Learning signalling pathways from single-cell RNA profiles of CRISPR perturbations

Lead Research Organisation: University of Cambridge
Department Name: Cancer Research UK Cambridge Institute

Abstract

How is information flow in the cell organised? How are outside signals transferred to the cell nucleus to turn transcriptional programs on or off? The proposed research addresses these questions by combining data from novel experimental techniques, which have only been published in the last few months, with an established computational approach pioneered by the applicant.

The novel experimental techniques use a gene editing method called CRISPR to perturb genes in a cell and then measure the gene expression response in it using single cell RNA sequencing. By using many perturbations in many cells the data give a comprehensive picture of the effects of gene perturbations and thus of what function the genes have in the cell. The data fit perfectly to a computational method the applicant has developed to infer gene interactions and pathways from the expression effects of gene perturbations. The method is called Nested Effects Models. Over the last 12 years the method has been very well developed and many key ideas have been introduced in different applications (where genes were perturbed differently or effects were measured differently). But the key ideas are there and can now be translated to the new data from single cell RNA seq CRISPR screens.
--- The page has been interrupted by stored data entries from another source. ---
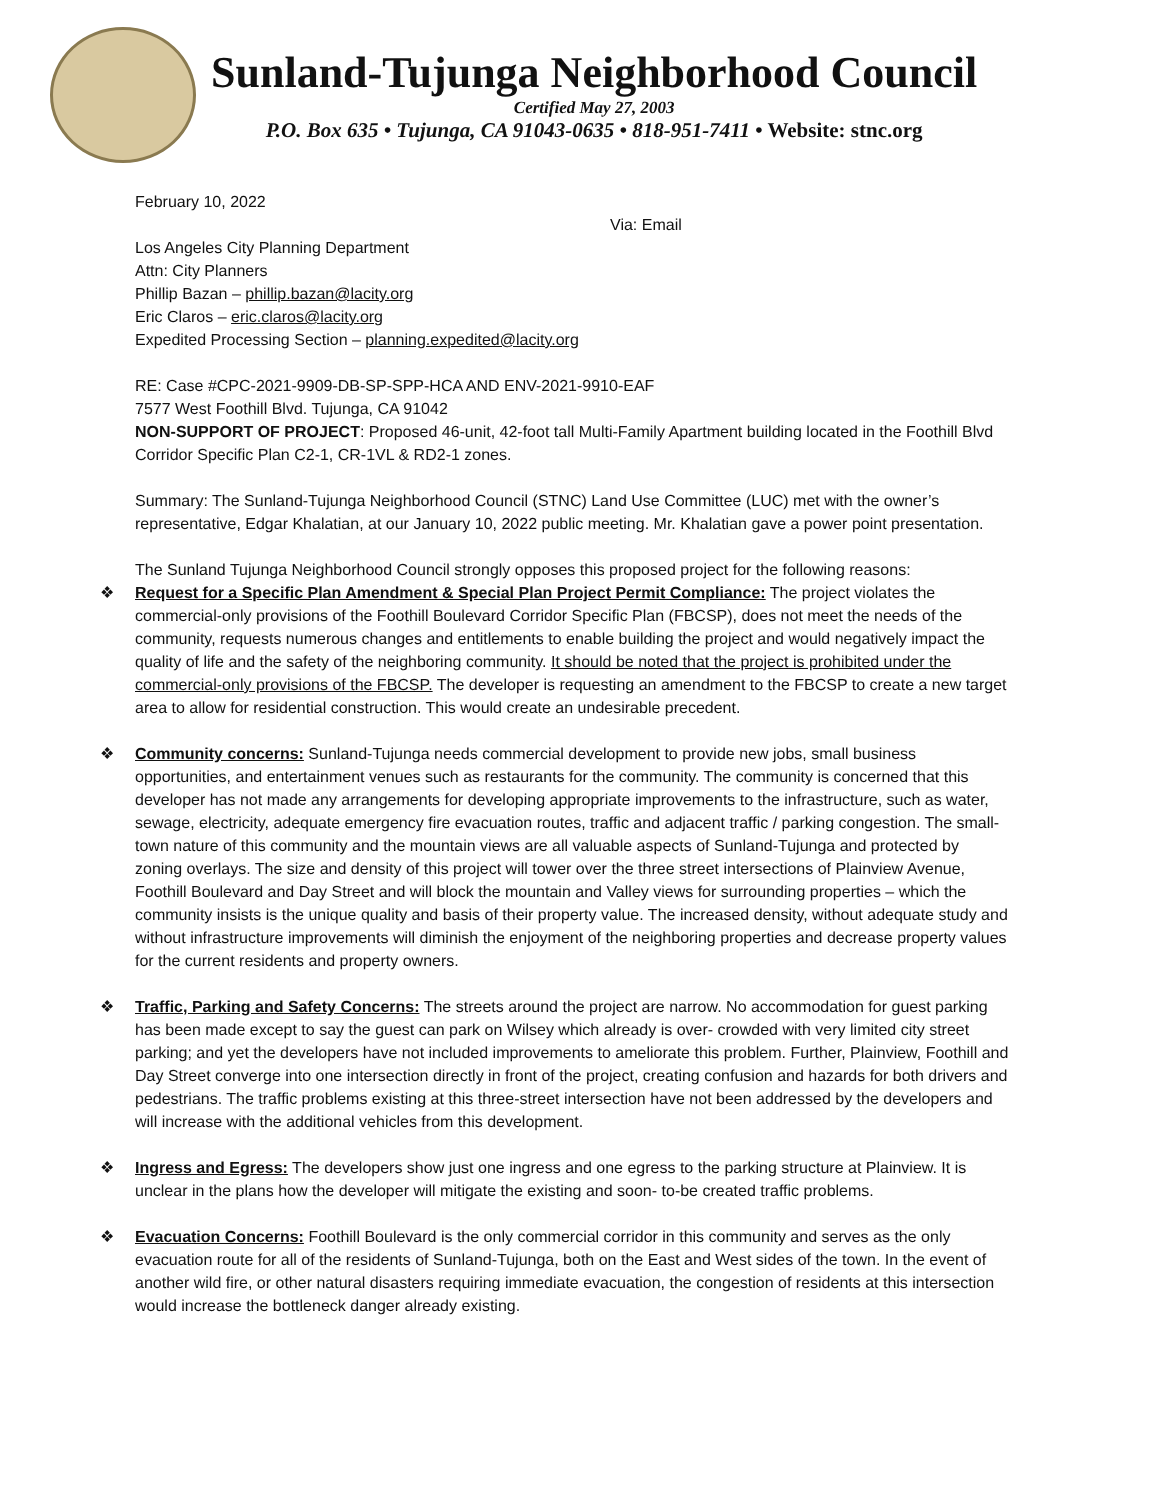Sunland-Tujunga Neighborhood Council
Certified May 27, 2003
P.O. Box 635 • Tujunga, CA 91043-0635 • 818-951-7411 • Website: stnc.org
February 10, 2022
Via: Email
Los Angeles City Planning Department
Attn: City Planners
Phillip Bazan – phillip.bazan@lacity.org
Eric Claros – eric.claros@lacity.org
Expedited Processing Section – planning.expedited@lacity.org
RE: Case #CPC-2021-9909-DB-SP-SPP-HCA AND ENV-2021-9910-EAF
7577 West Foothill Blvd. Tujunga, CA 91042
NON-SUPPORT OF PROJECT: Proposed 46-unit, 42-foot tall Multi-Family Apartment building located in the Foothill Blvd Corridor Specific Plan C2-1, CR-1VL & RD2-1 zones.
Summary: The Sunland-Tujunga Neighborhood Council (STNC) Land Use Committee (LUC) met with the owner’s representative, Edgar Khalatian, at our January 10, 2022 public meeting. Mr. Khalatian gave a power point presentation.
The Sunland Tujunga Neighborhood Council strongly opposes this proposed project for the following reasons:
❖ Request for a Specific Plan Amendment & Special Plan Project Permit Compliance: The project violates the commercial-only provisions of the Foothill Boulevard Corridor Specific Plan (FBCSP), does not meet the needs of the community, requests numerous changes and entitlements to enable building the project and would negatively impact the quality of life and the safety of the neighboring community. It should be noted that the project is prohibited under the commercial-only provisions of the FBCSP. The developer is requesting an amendment to the FBCSP to create a new target area to allow for residential construction. This would create an undesirable precedent.
❖ Community concerns: Sunland-Tujunga needs commercial development to provide new jobs, small business opportunities, and entertainment venues such as restaurants for the community. The community is concerned that this developer has not made any arrangements for developing appropriate improvements to the infrastructure, such as water, sewage, electricity, adequate emergency fire evacuation routes, traffic and adjacent traffic / parking congestion. The small-town nature of this community and the mountain views are all valuable aspects of Sunland-Tujunga and protected by zoning overlays. The size and density of this project will tower over the three street intersections of Plainview Avenue, Foothill Boulevard and Day Street and will block the mountain and Valley views for surrounding properties – which the community insists is the unique quality and basis of their property value. The increased density, without adequate study and without infrastructure improvements will diminish the enjoyment of the neighboring properties and decrease property values for the current residents and property owners.
❖ Traffic, Parking and Safety Concerns: The streets around the project are narrow. No accommodation for guest parking has been made except to say the guest can park on Wilsey which already is over- crowded with very limited city street parking; and yet the developers have not included improvements to ameliorate this problem. Further, Plainview, Foothill and Day Street converge into one intersection directly in front of the project, creating confusion and hazards for both drivers and pedestrians. The traffic problems existing at this three-street intersection have not been addressed by the developers and will increase with the additional vehicles from this development.
❖ Ingress and Egress: The developers show just one ingress and one egress to the parking structure at Plainview. It is unclear in the plans how the developer will mitigate the existing and soon- to-be created traffic problems.
❖ Evacuation Concerns: Foothill Boulevard is the only commercial corridor in this community and serves as the only evacuation route for all of the residents of Sunland-Tujunga, both on the East and West sides of the town. In the event of another wild fire, or other natural disasters requiring immediate evacuation, the congestion of residents at this intersection would increase the bottleneck danger already existing.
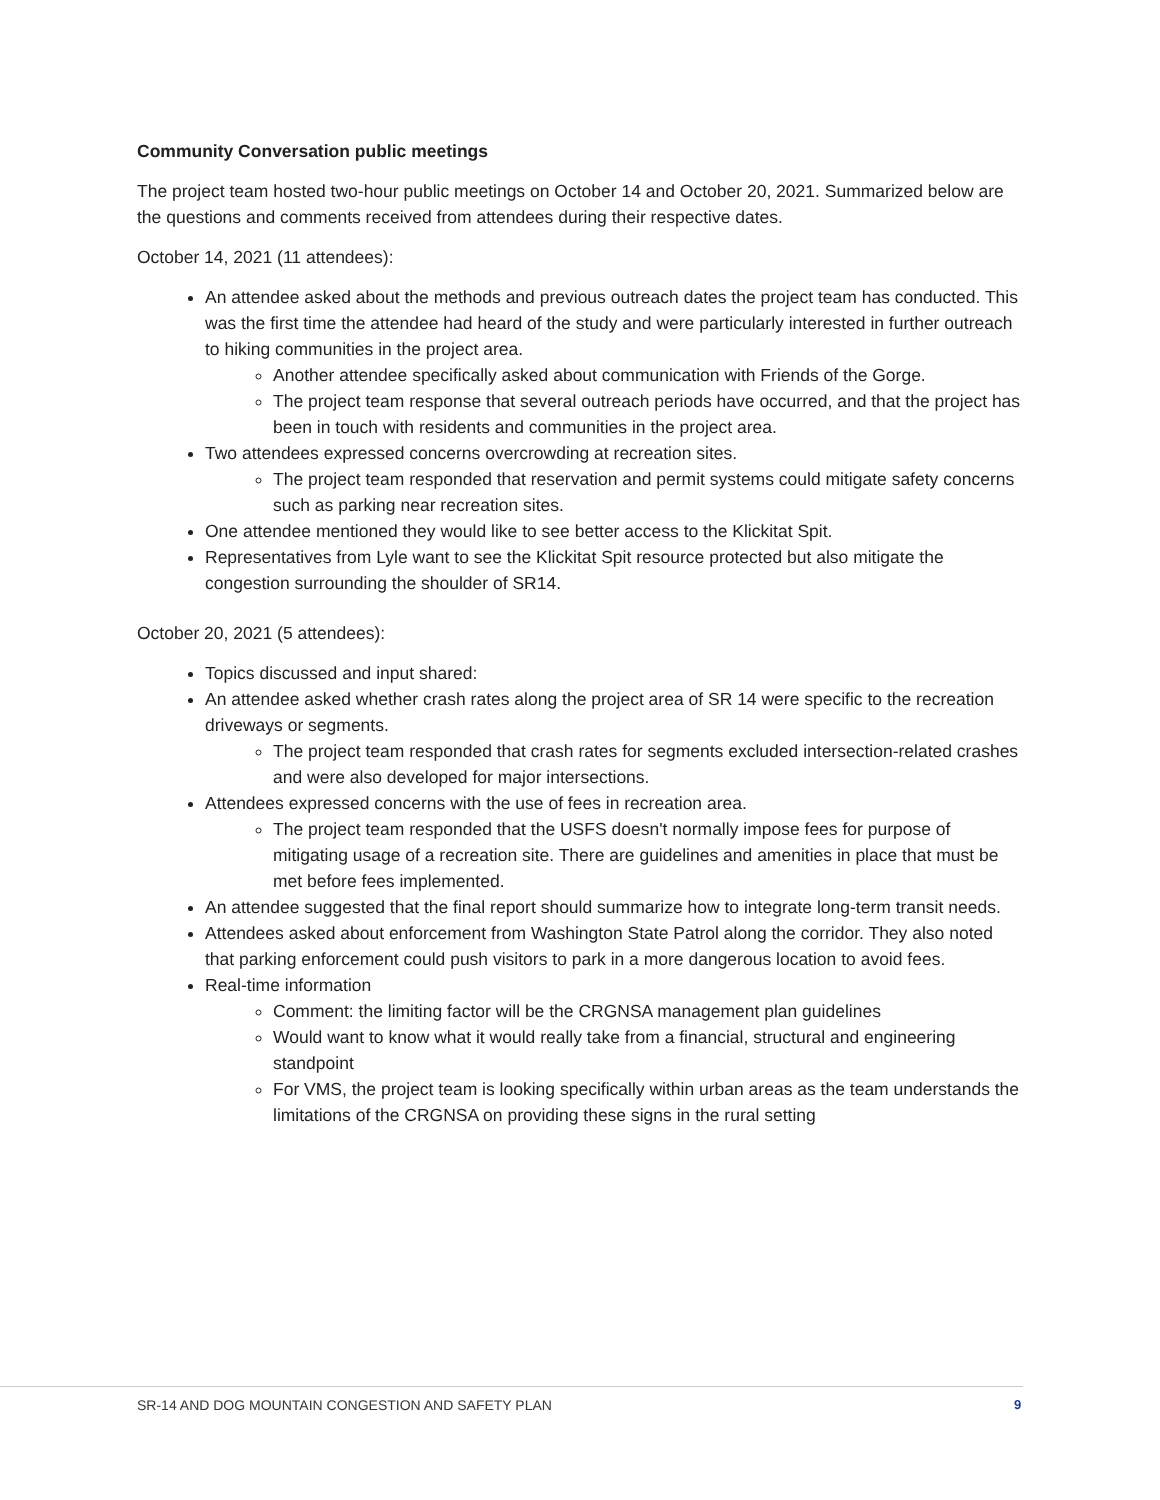Community Conversation public meetings
The project team hosted two-hour public meetings on October 14 and October 20, 2021. Summarized below are the questions and comments received from attendees during their respective dates.
October 14, 2021 (11 attendees):
An attendee asked about the methods and previous outreach dates the project team has conducted. This was the first time the attendee had heard of the study and were particularly interested in further outreach to hiking communities in the project area.
Another attendee specifically asked about communication with Friends of the Gorge.
The project team response that several outreach periods have occurred, and that the project has been in touch with residents and communities in the project area.
Two attendees expressed concerns overcrowding at recreation sites.
The project team responded that reservation and permit systems could mitigate safety concerns such as parking near recreation sites.
One attendee mentioned they would like to see better access to the Klickitat Spit.
Representatives from Lyle want to see the Klickitat Spit resource protected but also mitigate the congestion surrounding the shoulder of SR14.
October 20, 2021 (5 attendees):
Topics discussed and input shared:
An attendee asked whether crash rates along the project area of SR 14 were specific to the recreation driveways or segments.
The project team responded that crash rates for segments excluded intersection-related crashes and were also developed for major intersections.
Attendees expressed concerns with the use of fees in recreation area.
The project team responded that the USFS doesn't normally impose fees for purpose of mitigating usage of a recreation site. There are guidelines and amenities in place that must be met before fees implemented.
An attendee suggested that the final report should summarize how to integrate long-term transit needs.
Attendees asked about enforcement from Washington State Patrol along the corridor. They also noted that parking enforcement could push visitors to park in a more dangerous location to avoid fees.
Real-time information
Comment: the limiting factor will be the CRGNSA management plan guidelines
Would want to know what it would really take from a financial, structural and engineering standpoint
For VMS, the project team is looking specifically within urban areas as the team understands the limitations of the CRGNSA on providing these signs in the rural setting
SR-14 AND DOG MOUNTAIN CONGESTION AND SAFETY PLAN
9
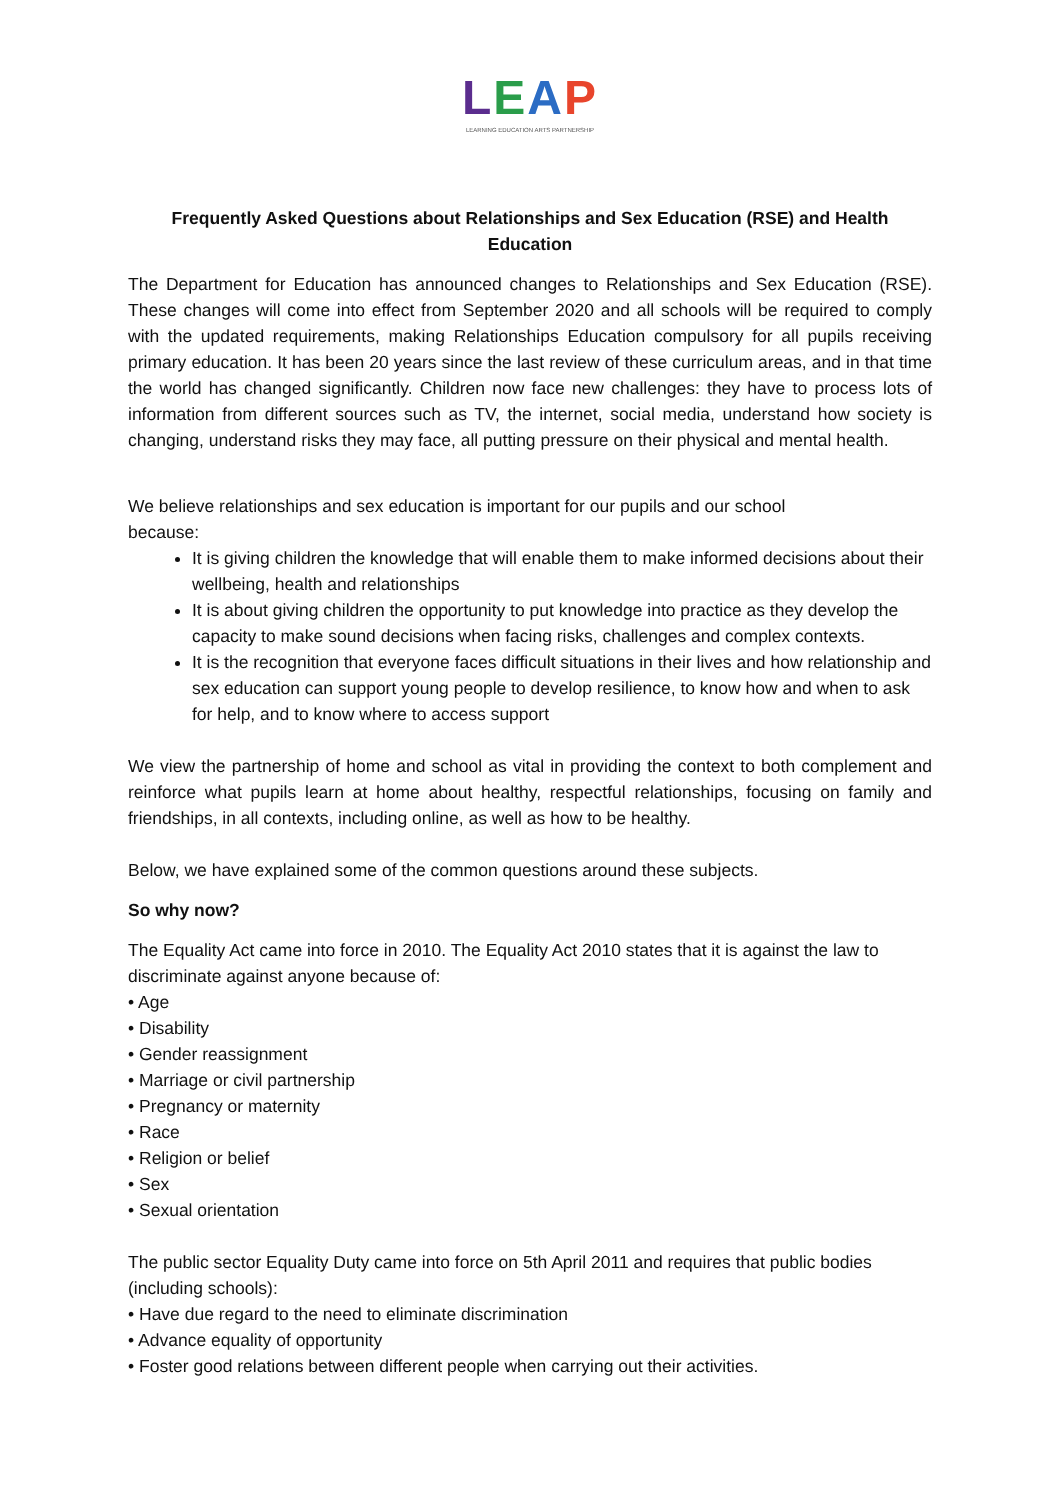LEAP
LEARNING EDUCATION ARTS PARTNERSHIP
Frequently Asked Questions about Relationships and Sex Education (RSE) and Health Education
The Department for Education has announced changes to Relationships and Sex Education (RSE). These changes will come into effect from September 2020 and all schools will be required to comply with the updated requirements, making Relationships Education compulsory for all pupils receiving primary education. It has been 20 years since the last review of these curriculum areas, and in that time the world has changed significantly. Children now face new challenges: they have to process lots of information from different sources such as TV, the internet, social media, understand how society is changing, understand risks they may face, all putting pressure on their physical and mental health.
We believe relationships and sex education is important for our pupils and our school
because:
It is giving children the knowledge that will enable them to make informed decisions about their wellbeing, health and relationships
It is about giving children the opportunity to put knowledge into practice as they develop the capacity to make sound decisions when facing risks, challenges and complex contexts.
It is the recognition that everyone faces difficult situations in their lives and how relationship and sex education can support young people to develop resilience, to know how and when to ask for help, and to know where to access support
We view the partnership of home and school as vital in providing the context to both complement and reinforce what pupils learn at home about healthy, respectful relationships, focusing on family and friendships, in all contexts, including online, as well as how to be healthy.
Below, we have explained some of the common questions around these subjects.
So why now?
The Equality Act came into force in 2010. The Equality Act 2010 states that it is against the law to discriminate against anyone because of:
• Age
• Disability
• Gender reassignment
• Marriage or civil partnership
• Pregnancy or maternity
• Race
• Religion or belief
• Sex
• Sexual orientation
The public sector Equality Duty came into force on 5th April 2011 and requires that public bodies (including schools):
• Have due regard to the need to eliminate discrimination
• Advance equality of opportunity
• Foster good relations between different people when carrying out their activities.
The goals of the project are, first, to understand the features of the new type of data better and make sure that perturbation effects can be estimated robustly. Second, to tailor NEMs to the specifics of these new data. Third, to understand which effect different experimental parameters have and thus be able to design better experiments in the future. And finally, in collaboration with leading experimental scientists, to use the methodological advances to gain new insights into biology. Two case studies will be on regulatory networks in T helper cells and on how the JAK-STAT pathway shapes epigenetic landscapes.

Technical Summary

Several recent high-impact papers introduced experimental techniques for single-cell based genetic screens to understand gene function and cellular signalling pathways. These techniques combine single-cell RNA sequencing (scRNA-seq) and clustered regularly interspaced short palindromic repeats (CRISPR)-based perturbations to massively scale up the resolution and scope of previous genetic screening technologies. In a first step, CRISPR vectors deliver guide RNAs (gRNAs) targeted at particular genes to a pool of cells or to one well of an array. In a second step, the cells carrying the different perturbations are then RNA sequenced to measure transcriptional effects of the perturbations, which provides information on gene function and pathway activity. The technology is flexible and will most likely soon be used very widely across molecular biology. As these technologies are brand-new, tailored computational analysis of these data is lagging behind experimental advances.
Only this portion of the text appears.